**Information provided**
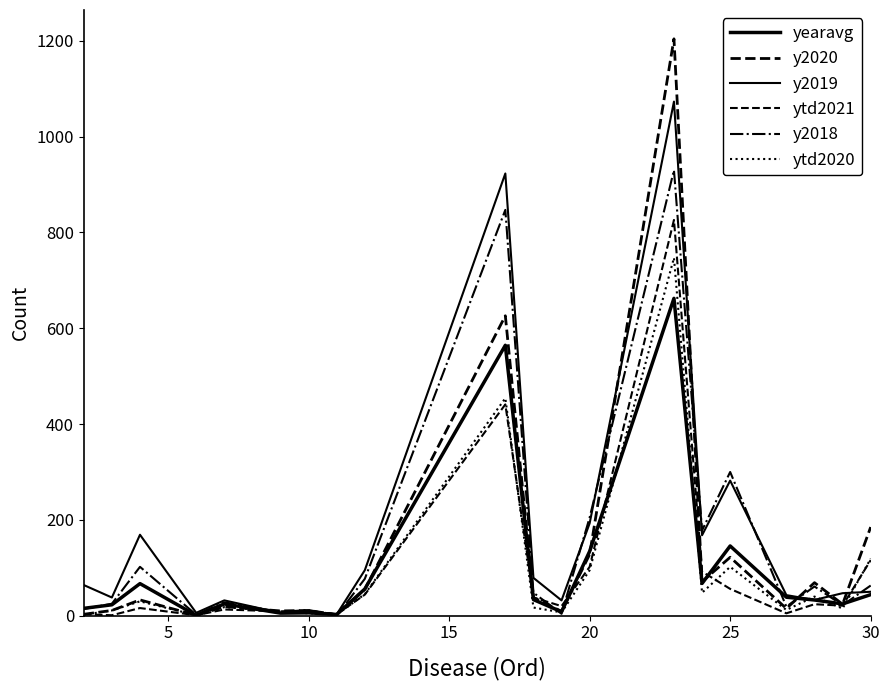

What is the difference between the maximum and minimum values in the ytd2021 series?

825.0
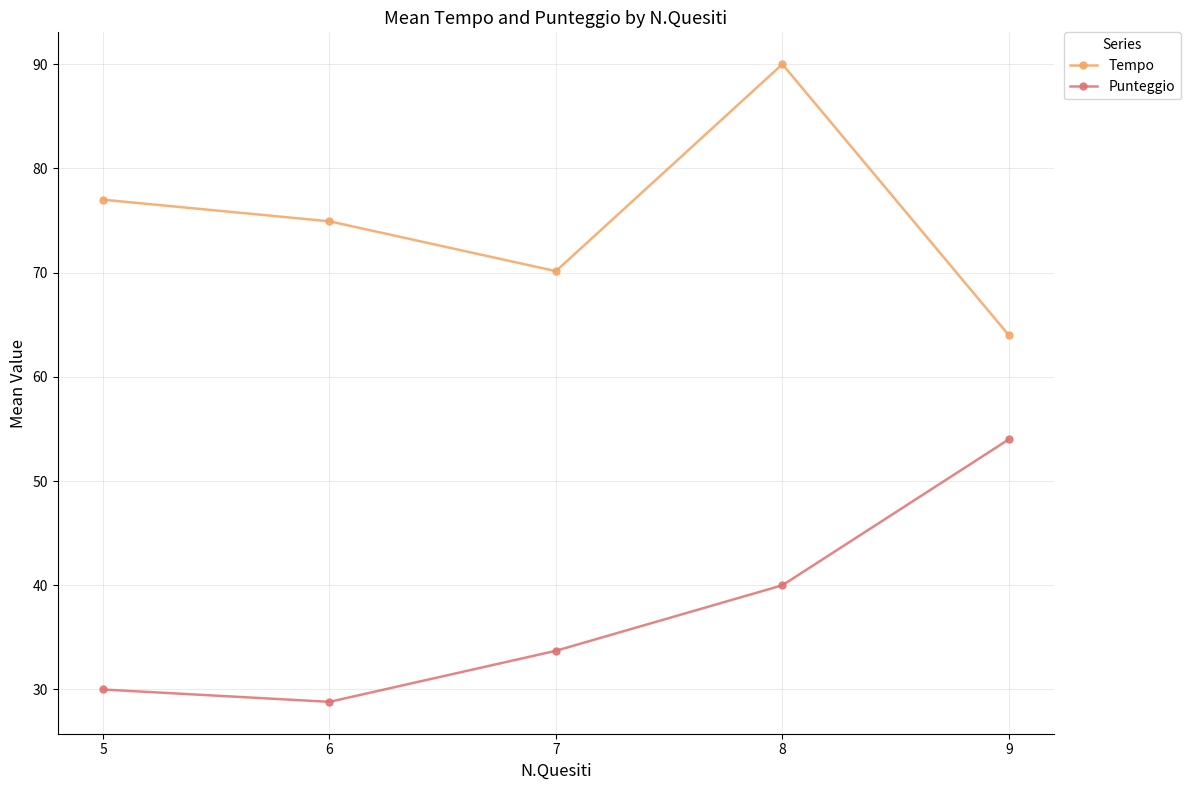

List the labels in order of Punteggio value, smallest first.

6, 5, 7, 8, 9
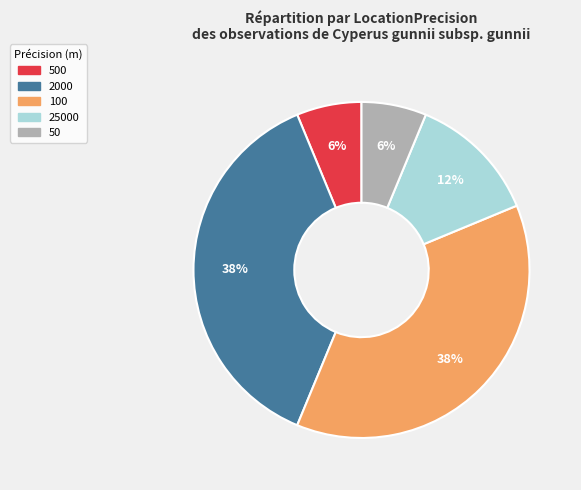

Count the number of slices in the pie.

5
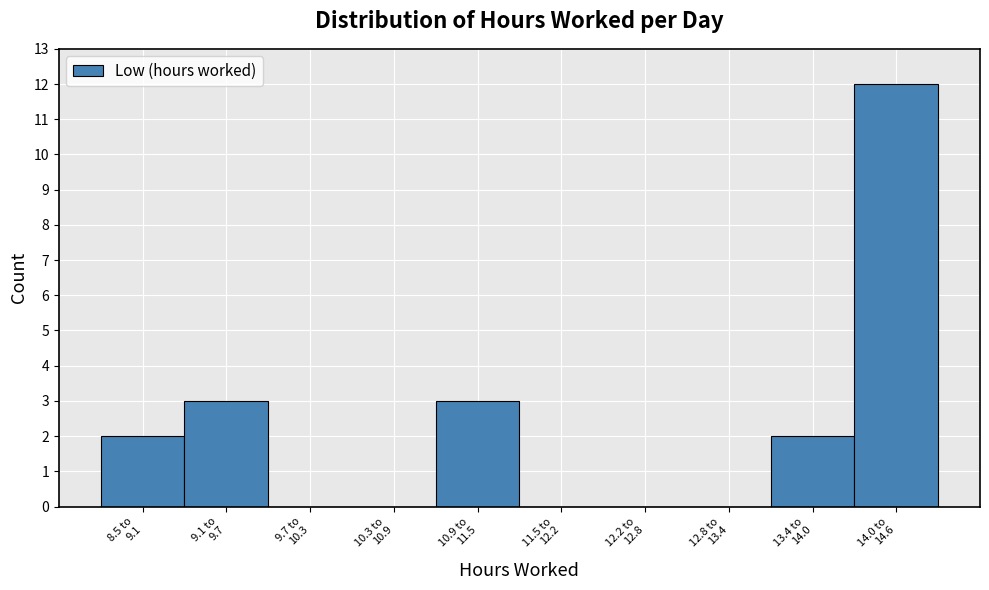

What is the sum of all values?

22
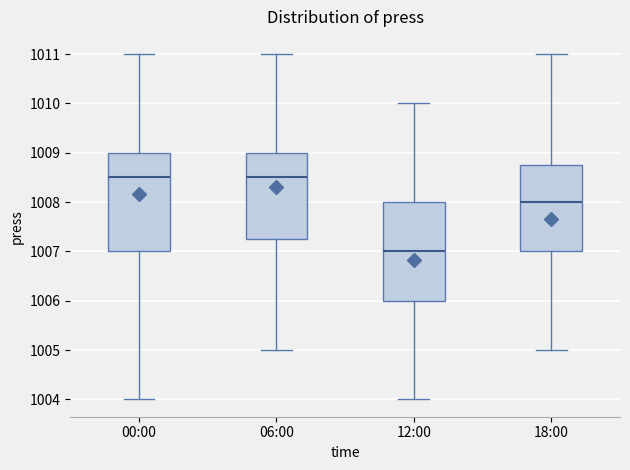

Reading left to right, read every box against the y-axis: the position of its median line, the range the box covers, and the ends of its whiskers. The values are not printed on the chart, so give them approximately, as read against the axis.

00:00: median 1008.5, box 1007.0 to 1009.0, whiskers 1004.0 to 1011.0
06:00: median 1008.5, box 1007.3 to 1009.0, whiskers 1005.0 to 1011.0
12:00: median 1007.0, box 1006.0 to 1008.0, whiskers 1004.0 to 1010.0
18:00: median 1008.0, box 1007.0 to 1008.8, whiskers 1005.0 to 1011.0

**Job item**
State how many lines of the rows above contain the word "What". Give only the number.

**Reply to the exercise**
2